Jean de Valezan sintió entonces que nada detendría a su adversario. El pánico comenzó a menoscabar su buena confianza en sí mismo. Como era su costumbre, usó un ardid:
—¿Os olvidáis de mi túnica? ¿Acaso le faltáis al respeto a nuestra santa Iglesia? ¡Qué vergüenza!
—No sois más que un vil asesino disfrazado. En cuanto a nuestra santa Iglesia, solo la empleáis para consolidar vuestra gloria personal, y la mancháis con vuestra existencia. ¡Luchad, señor, mi brazo arde en deseos!
Jean de Valezan soltó la daga que rebotó sobre el suelo con un quejido metálico y remetió las manos rechonchas en sus anchas mangas. Mortagne pensó que estaba disimulando su temblor. Valezan retomó con una voz a la que intentaba dar mayor firmeza:
—¡Canalla! No deshonraré la túnica que llevo vertiendo sangre. ¡Ni siquiera la de un villano!
—Y vos, vos sois un cobarde. Santo cielo… ¡No me lo hubiera esperado!

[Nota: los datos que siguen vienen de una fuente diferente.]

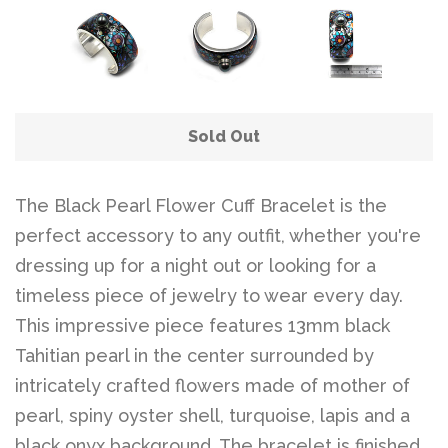
Sold Out
The Black Pearl Flower Cuff Bracelet is the
perfect accessory to any outfit, whether you're
dressing up for a night out or looking for a
timeless piece of jewelry to wear every day.
This impressive piece features 13mm black
Tahitian pearl in the center surrounded by
intricately crafted flowers made of mother of
pearl, spiny oyster shell, turquoise, lapis and a
black onyx background. The bracelet is finished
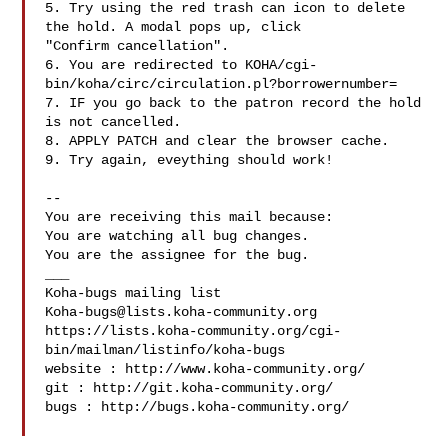
5. Try using the red trash can icon to delete 
the hold. A modal pops up, click

"Confirm cancellation".

6. You are redirected to KOHA/cgi-
bin/koha/circ/circulation.pl?borrowernumber=

7. IF you go back to the patron record the hold 
is not cancelled.

8. APPLY PATCH and clear the browser cache.

9. Try again, eveything should work!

El desprecio que vibraba en la voz del conde fue como una bofetada para Jean de Valezan y le hizo olvidar por un segundo el pavor que sentía. Mortagne aún no había sacado el arma colgada a la derecha de su cinturón. El arzobispo se abalanzó sobre él, con la pequeña daga, corta y ancha, que tenía disimulada en su manga, empuñada en alto.
El tiempo de un abrir y cerrar de ojos y Jean de Valezan se maravilló como un aficionado de la rapidez del gesto y del movimiento de su enemigo. El tiempo de otro abrir y cerrar de ojos y supo que iba a morir. Mortagne lo agarró por la muñeca, desviando la pequeña daga y lo empujó con fuerza hacia él, hacia el filo de su arma. El tiempo de un último abrir y cerrar de ojos y permanecieron así, odio contra odio, sin despegar las miradas.
Un sollozo. Jean de Valezan se desplomó en el suelo, en un charco de sangre, murmurando:
—¡Dios ama a los fuertes! Qué error, yo tenía que lograrlo.